El compromiso de Dios hacia nosotros es un pacto de amor incondicional, pero Dios no deja de ser justo por ello.
Para poder entender, no sólo bien la gracia, sino la reflexión que tendremos a lo largo de las siguientes líneas, se hace necesario comprender que, por definición, ninguno somos merecedores de nada desde la perspectiva de Dios.
El acto de misericordia generosa que implica la gracia bíblica no es una que se produce entre iguales, ni tampoco en igualdad de condiciones. Esa misericordia se da de alguien por encima del beneficiario, Dios en este caso, y con la particularidad de que tales beneficiarios, los hombres y mujeres de todos los tiempos, en ningún caso son merecedores de ese gesto.
Cualquiera de nosotros que recuerde, aunque sea de la escuela dominical, la más sencilla definición de lo que “gracia” significa, tendrá en mente el elemento del regalo no merecido. Sin embargo, con todo y lo claro que parece que tenemos la idea teórica sobre este asunto, sigue resultándonos harto complicado asumir que, efectivamente, nosotros no tenemos méritos que justifiquen ese regalo, ni mucho menos Dios está en deuda con nosotros como para tener que sentirse comprometido a dárnoslo.
El compromiso de Dios hacia nosotros es un pacto de amor incondicional, pero Dios no deja de ser justo por ello. Dios no es ese gigante bonachón que algunos pueden tener en mente. Es tardo para la ira, y grande en misericordia, pero eso en ningún momento nos coloca a nosotros en una posición más digna frente a Él que nos haga merecedores de los derechos a recibir una gracia que solamente nos es dada porque Él quiere hacerlo. Dios no está en deuda con nadie.
Su compromiso de amor es generoso y no por nada que nosotros hayamos hecho, sino todo en base a lo que Él ha hecho. Sin embargo, nuestras actitudes de soberbia y orgullo, de desagradecimiento y falta de reconocimiento ante lo que recibimos cada día ponen de manifiesto el alto concepto (y distorsionado) que tenemos de nosotros mismos.
Así las cosas, ¿cómo es posible que tengamos la desfachatez de dar por hecho que Dios tiene que agradarnos, darnos lo que pedimos –aunque pidamos en tantas ocasiones para nuestros propios intereses nada más-, ceder a nuestros chantajes emocionales o procurar nuestra felicidad a toda costa? ¡Nosotros no merecemos nada!
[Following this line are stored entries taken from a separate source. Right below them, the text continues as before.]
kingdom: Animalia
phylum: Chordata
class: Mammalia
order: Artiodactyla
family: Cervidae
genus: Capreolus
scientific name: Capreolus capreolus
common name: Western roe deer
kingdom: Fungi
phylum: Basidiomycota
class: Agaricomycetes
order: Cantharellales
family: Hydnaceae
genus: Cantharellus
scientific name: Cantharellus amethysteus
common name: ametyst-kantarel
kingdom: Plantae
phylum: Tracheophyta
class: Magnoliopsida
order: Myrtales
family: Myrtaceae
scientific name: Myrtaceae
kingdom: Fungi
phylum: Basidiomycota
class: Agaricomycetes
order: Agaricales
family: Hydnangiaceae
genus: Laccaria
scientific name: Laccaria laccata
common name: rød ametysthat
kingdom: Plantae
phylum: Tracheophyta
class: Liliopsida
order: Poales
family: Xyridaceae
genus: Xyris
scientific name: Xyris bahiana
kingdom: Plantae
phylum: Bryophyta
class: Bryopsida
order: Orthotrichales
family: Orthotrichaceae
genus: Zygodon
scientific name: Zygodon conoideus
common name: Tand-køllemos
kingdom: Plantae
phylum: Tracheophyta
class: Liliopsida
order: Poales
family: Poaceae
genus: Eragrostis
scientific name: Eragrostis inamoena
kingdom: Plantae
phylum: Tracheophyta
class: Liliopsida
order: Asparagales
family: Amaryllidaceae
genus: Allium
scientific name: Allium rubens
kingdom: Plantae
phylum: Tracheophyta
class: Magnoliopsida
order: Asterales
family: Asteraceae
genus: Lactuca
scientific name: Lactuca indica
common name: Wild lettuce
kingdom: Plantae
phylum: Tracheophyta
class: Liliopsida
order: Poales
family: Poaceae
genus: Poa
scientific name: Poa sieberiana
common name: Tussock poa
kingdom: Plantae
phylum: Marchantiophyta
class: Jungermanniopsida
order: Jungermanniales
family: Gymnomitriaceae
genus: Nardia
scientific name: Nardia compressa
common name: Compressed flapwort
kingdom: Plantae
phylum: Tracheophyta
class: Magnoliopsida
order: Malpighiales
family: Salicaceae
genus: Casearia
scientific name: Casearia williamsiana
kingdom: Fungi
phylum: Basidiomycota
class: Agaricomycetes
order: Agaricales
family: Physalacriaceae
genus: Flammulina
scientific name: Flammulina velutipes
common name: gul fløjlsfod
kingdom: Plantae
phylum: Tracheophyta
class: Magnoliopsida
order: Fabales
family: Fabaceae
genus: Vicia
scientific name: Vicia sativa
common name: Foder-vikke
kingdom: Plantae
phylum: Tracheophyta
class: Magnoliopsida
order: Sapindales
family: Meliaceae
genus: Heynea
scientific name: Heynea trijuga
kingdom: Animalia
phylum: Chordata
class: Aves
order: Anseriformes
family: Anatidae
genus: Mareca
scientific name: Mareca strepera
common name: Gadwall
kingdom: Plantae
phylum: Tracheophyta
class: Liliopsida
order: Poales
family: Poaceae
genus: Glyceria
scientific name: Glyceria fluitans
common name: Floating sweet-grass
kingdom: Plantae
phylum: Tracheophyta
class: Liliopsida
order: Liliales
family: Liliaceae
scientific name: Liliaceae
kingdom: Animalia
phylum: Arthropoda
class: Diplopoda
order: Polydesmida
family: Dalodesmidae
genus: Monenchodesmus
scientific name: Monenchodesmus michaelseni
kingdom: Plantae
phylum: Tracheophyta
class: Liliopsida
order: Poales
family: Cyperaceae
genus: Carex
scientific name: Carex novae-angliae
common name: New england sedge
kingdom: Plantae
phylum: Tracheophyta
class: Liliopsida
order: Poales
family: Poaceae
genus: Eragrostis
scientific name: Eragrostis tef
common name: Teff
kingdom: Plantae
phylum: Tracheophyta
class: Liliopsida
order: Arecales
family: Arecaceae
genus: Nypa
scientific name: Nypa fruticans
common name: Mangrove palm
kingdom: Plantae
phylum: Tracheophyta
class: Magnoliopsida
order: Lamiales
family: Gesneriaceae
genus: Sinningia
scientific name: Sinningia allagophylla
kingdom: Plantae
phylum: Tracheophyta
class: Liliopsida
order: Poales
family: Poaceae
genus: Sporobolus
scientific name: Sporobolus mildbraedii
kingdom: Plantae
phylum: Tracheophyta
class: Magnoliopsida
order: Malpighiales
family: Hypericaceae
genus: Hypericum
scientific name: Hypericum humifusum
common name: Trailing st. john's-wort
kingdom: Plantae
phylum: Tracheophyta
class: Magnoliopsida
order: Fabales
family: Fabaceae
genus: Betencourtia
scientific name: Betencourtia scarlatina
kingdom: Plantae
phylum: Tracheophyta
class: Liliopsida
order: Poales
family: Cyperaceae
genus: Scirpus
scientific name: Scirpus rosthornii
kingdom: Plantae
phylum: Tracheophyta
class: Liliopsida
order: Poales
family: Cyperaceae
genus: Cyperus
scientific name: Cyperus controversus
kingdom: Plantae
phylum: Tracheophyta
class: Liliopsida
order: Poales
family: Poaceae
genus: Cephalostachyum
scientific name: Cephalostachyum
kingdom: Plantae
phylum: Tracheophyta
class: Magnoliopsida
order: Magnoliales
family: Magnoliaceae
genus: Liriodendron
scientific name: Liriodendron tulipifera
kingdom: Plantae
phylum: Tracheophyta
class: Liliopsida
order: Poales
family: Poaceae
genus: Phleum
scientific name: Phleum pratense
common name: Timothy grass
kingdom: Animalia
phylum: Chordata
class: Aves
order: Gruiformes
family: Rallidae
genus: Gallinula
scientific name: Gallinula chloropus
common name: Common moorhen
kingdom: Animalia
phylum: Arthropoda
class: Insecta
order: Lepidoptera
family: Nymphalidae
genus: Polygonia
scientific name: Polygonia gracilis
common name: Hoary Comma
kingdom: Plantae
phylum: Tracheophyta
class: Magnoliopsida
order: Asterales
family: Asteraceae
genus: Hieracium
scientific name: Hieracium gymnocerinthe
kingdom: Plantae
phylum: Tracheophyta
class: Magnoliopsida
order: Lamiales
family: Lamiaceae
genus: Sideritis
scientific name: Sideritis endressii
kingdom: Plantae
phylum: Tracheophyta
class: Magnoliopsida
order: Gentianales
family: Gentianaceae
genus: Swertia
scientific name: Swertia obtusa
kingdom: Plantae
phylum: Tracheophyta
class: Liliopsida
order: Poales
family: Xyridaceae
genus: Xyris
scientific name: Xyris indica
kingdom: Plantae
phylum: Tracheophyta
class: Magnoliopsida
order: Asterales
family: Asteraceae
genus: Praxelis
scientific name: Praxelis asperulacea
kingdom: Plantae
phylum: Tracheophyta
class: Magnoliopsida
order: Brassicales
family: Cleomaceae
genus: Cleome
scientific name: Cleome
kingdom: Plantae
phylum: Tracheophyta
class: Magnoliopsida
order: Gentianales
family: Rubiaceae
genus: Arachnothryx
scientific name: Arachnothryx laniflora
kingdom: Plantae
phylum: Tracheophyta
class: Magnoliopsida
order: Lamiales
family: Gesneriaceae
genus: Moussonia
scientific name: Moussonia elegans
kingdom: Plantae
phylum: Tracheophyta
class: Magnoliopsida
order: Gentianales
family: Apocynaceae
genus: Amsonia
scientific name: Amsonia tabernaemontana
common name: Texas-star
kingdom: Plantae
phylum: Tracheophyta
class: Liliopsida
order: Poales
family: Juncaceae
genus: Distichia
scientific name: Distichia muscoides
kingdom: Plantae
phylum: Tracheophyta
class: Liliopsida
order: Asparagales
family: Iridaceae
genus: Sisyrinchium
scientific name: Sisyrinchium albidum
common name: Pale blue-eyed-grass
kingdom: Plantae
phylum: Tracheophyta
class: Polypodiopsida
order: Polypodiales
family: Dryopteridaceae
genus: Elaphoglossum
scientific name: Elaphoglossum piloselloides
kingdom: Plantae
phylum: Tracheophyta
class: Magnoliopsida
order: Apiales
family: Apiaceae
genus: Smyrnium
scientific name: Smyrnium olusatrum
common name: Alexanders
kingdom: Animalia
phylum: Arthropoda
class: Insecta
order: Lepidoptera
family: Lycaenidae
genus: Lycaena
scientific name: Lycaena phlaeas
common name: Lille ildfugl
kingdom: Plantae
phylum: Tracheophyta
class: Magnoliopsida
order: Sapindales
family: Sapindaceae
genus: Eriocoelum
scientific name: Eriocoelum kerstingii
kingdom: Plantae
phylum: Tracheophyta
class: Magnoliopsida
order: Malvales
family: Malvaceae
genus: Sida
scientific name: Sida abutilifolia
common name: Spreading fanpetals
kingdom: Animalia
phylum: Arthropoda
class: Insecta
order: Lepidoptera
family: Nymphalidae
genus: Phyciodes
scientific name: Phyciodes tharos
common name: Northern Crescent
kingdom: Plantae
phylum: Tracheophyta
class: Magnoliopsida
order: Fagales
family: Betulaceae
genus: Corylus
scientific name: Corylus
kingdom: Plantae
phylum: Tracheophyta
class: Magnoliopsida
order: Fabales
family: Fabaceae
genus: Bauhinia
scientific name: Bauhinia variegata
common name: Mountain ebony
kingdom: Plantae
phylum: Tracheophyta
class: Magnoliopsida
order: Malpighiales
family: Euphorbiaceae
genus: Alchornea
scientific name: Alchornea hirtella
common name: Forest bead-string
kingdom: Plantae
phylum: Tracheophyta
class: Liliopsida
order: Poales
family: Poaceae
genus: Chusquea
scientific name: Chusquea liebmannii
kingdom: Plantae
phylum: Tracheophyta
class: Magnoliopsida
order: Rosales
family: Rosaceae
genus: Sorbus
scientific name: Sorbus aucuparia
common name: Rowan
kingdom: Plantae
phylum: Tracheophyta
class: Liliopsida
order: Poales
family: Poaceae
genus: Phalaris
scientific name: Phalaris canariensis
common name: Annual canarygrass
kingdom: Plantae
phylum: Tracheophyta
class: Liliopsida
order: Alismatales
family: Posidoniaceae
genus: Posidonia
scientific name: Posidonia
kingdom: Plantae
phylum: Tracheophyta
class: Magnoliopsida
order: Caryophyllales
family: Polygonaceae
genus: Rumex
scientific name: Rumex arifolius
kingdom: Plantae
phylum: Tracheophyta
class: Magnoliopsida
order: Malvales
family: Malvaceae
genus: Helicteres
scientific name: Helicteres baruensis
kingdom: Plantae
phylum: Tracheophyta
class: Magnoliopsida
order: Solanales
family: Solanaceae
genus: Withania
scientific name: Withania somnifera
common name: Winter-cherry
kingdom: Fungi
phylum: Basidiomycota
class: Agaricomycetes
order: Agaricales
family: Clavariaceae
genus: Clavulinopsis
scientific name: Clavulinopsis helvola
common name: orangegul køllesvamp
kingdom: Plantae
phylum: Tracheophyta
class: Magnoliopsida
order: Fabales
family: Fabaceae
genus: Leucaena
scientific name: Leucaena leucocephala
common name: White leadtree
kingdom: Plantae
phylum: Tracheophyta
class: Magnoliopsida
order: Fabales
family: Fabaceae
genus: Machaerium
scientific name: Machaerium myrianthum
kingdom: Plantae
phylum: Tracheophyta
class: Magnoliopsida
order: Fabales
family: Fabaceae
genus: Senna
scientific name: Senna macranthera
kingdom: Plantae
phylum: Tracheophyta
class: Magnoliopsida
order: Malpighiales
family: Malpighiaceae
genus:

Pensemos en todo aquello que poseemos, aquello que tenemos al alcance y que consideramos bueno en nuestra vida. Pensemos qué hemos hecho para merecerlo, y rápidamente nos daremos cuenta de que la respuesta es “Absolutamente nada”. Por esa razón ante lo que recibimos del Señor, cuando somos verdaderamente creyentes, piadosos y vivimos en el temor de Dios, solo podemos recibir esa gracia con asombro. Cuando ese asombro falta es porque, en el fondo, no esperábamos menos de Dios, es decir, damos por sentadas Sus bendiciones, o tal vez porque esperamos demasiado de nosotros, dando por hecho que Dios tiene que darnos tal o cual cosa.
Dicen que la repetición es el principio de la pedagogía. Lo repetiré una vez más. Me lo repito: Dios no me debe nada. Nuestro caso no es un caso “obvio” por el cual Dios no deba por menos que darnos lo que nos da. No nos debe nada. La paga de nuestro pecado es la muerte, y todo lo que se salga de ahí, todo lo que se parezca a vida, disfrute, beneficios, bienes, afectos o cualquier cosa buena, proviene de Dios y de Su gracia. ¡Asombrémonos al recibirla!
El hombre y la mujer tienen la tendencia a ir hoy de sobrados por la vida. El exceso de empuje y de autoestima es actualmente considerado una virtud, y como tal se promueve, se acentúa y se predica desde un concepto mal entendido del YO: “Tú lo vales todo”, “Tú eres suficiente”, “El mundo te debe cosas …y Dios también cuando decides creer en Él en tiempos modernos como los que corren”.
Mal andamos cuando creemos que las cosas en este Universo creado funcionan así como nos las imaginamos. Porque, precisamente debido a que es creado, funciona según las normas y convenciones de un Creador que ha establecido que de nosotros no sale ni llega nada bueno si no es porque Él lo proporciona. No tratemos con Dios como si fuéramos iguales.
Ese es el principal punto de partida para creer que Dios nos debe algo: pensar que somos iguales, que esto es un tú a tú. Sin embargo, nos toca recordar en el día de hoy que somos polvo, que Él ha tenido a bien mirarnos y que Su gracia con nosotros, entre otras cosas, tiene forma de cruz.